# Meguiars APC or Autosmart G101



## Chrissyronald (Jan 15, 2012)

Hi all :wave:

Wanting to buy some APC and unsure of what brand to go for !?

Just looking for some advice on what one of these are better?
And can G101 be used on interior surfaces ?
And also dilution ratios.

Cheers
Chris

:newbie:


----------



## M4D YN (Nov 24, 2007)

this must be one of the most talked about threads in history,search it for the best info,but i use and have the 2 of them,theres some differences in the 2 and price is one of them :thumb:


----------



## Ninja59 (Feb 17, 2009)

one is an APC one is a degreaser tbh completely different IMHO. plus G101 smells like cat pee so i would not use it anywhere near interiors.


----------



## M4D YN (Nov 24, 2007)

read this from one of the traders listings on DW,googled it:thumb:

Autosmart G101 - 5 Litres



Manufacturer: Autosmart

Product Code: G101-5L

Packed Weight: 6.41kg

Availability: In Stock

Our Price (inc VAT): £17.95

Quantity: 

Customer Rating: 

Write a ReviewRead Reviews


Need it fast? want guaranteed delivery on Tuesday, May 22?
Order it in the next 4 hours, 41 minutes and choose EXPRESS Delivery at checkout.
Non-Caustic All Purpose Cleaner.((rolleyes))

A multi-purpose*, non-caustic cleaner with an advanced solvent-free formulation which cleans quickly and safely.

Features & Benefits:

Great all-rounder for use on difficult to clean areas
Highly effective on grease, oil, soot, brake dust & ink
Safe on paintwork, rubber, glass, plastic & vinyl
Use on headlinings, door panels & boot linings
Can be used to deep clean fabrics
Removes polymer coatings from cars & floors
Autosmarts G101 can be used as an effective dewaxer when used on co-polymer wax.

*Not for use on metalwork or leather.

Size: 5L


----------



## Ninja59 (Feb 17, 2009)

okay let me put it another way G101 is far more effective as a cleaner than Megs APC, and tbh i would not take G101 anywhere near interiors through the smell tbh.


----------



## M4D YN (Nov 24, 2007)

to the OP,the old one smells not great,but its no that bad either,but the new one is that bit better and i use it every day valeting and to date,i have not any complaints :thumb: forgot,i also use it on my car/van


----------



## BellUK (Mar 12, 2012)

G101, I would strongly recommend, 5lts will last you ages depending on how often you use it and the dilution.

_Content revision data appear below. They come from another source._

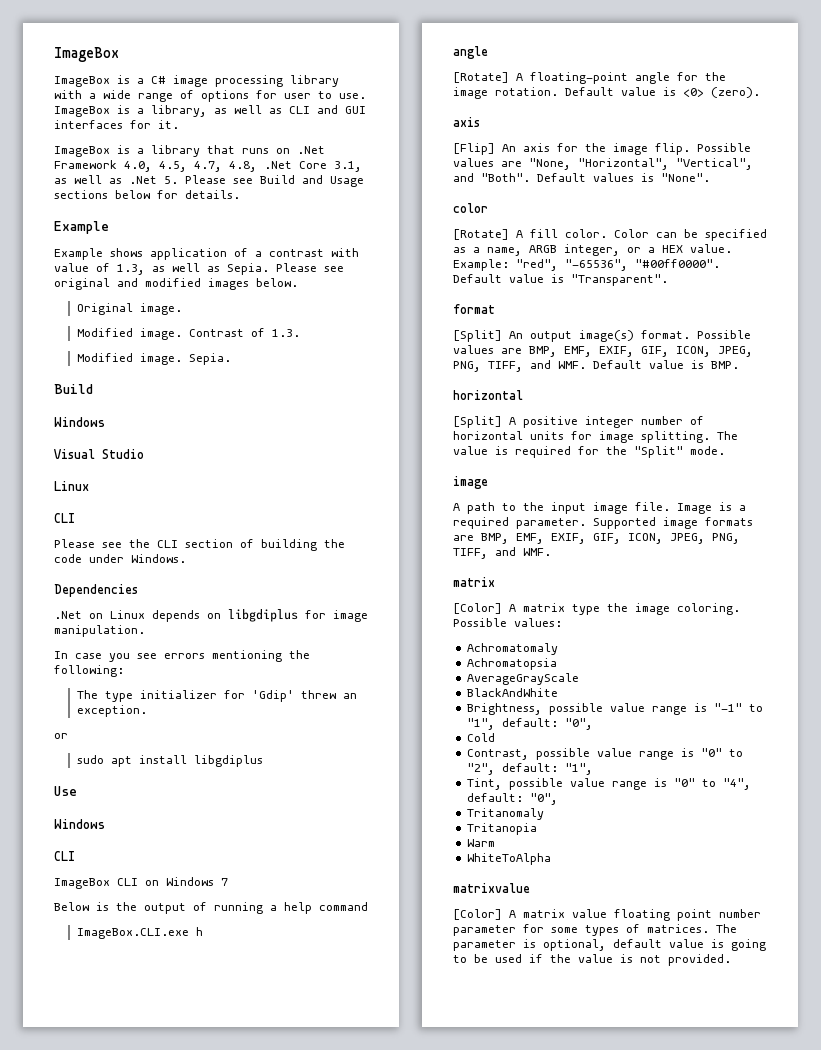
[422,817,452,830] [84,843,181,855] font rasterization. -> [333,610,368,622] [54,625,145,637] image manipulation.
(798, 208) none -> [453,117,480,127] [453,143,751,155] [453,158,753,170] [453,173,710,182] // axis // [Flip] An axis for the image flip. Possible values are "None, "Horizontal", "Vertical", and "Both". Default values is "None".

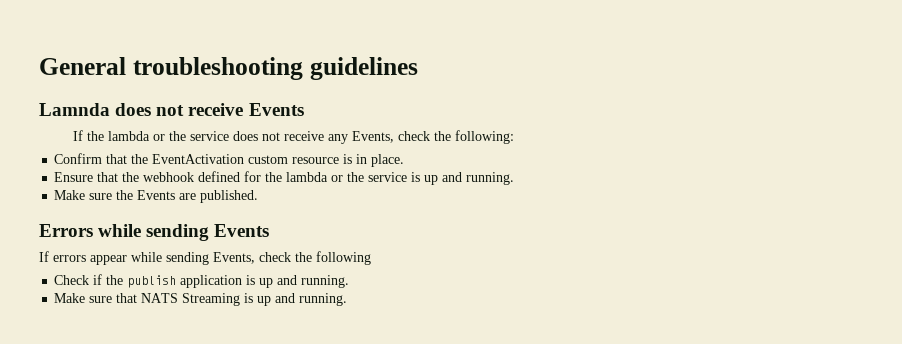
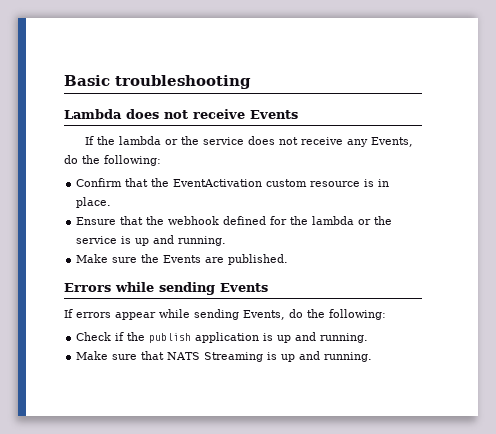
[39,57,126,75] General -> [64,75,110,86] Basic
[309,57,418,80] [39,103,110,116] guidelines // Lamnda -> [64,109,122,119] // Lambda
[397,131,430,141] check -> [64,155,78,164] do
[259,251,371,265] check the following -> [289,309,386,320] do the following:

G101 does not smell like cat pee IMO, although I think it has been improved as I heard old stories that G101 did have an unpleasant smell but mine certaintly doesn't and it just smells like a multi purpose cleaner.

It can be used on interior surfaces, infact I think alot of professional valeters use it on the interior dash, etc for removing difficult patches, stains on the plastics from drink spills, I personally use it on my interior and occasionally before applying dash dandy or finish.

G101 speaks for itself, it's a multi purpose cleaner, it has endless amount of users.

Hope this helps,


----------



## DeanoLfc (Apr 5, 2015)

So this Auto Fetish Guy on 



 has used the Meguiars APC on leathers, would that be an advantage over the G101 as i noticed M4D YN's post *Not for use on metalwork or leather.


----------



## NornIron (May 12, 2007)

Just to throw in a curve ball... why not consider ValetPro APC? :wave:


----------



## Toto (Oct 6, 2014)

The old version of G101 did smell but that was due to one of the raw ingredients A/S used but that was rectified a few years back


----------



## justinhcb (Jan 17, 2015)

G101 is used for everything in our house .kitchen bathroom and even on occasion the car !
glass clear as well both great products


----------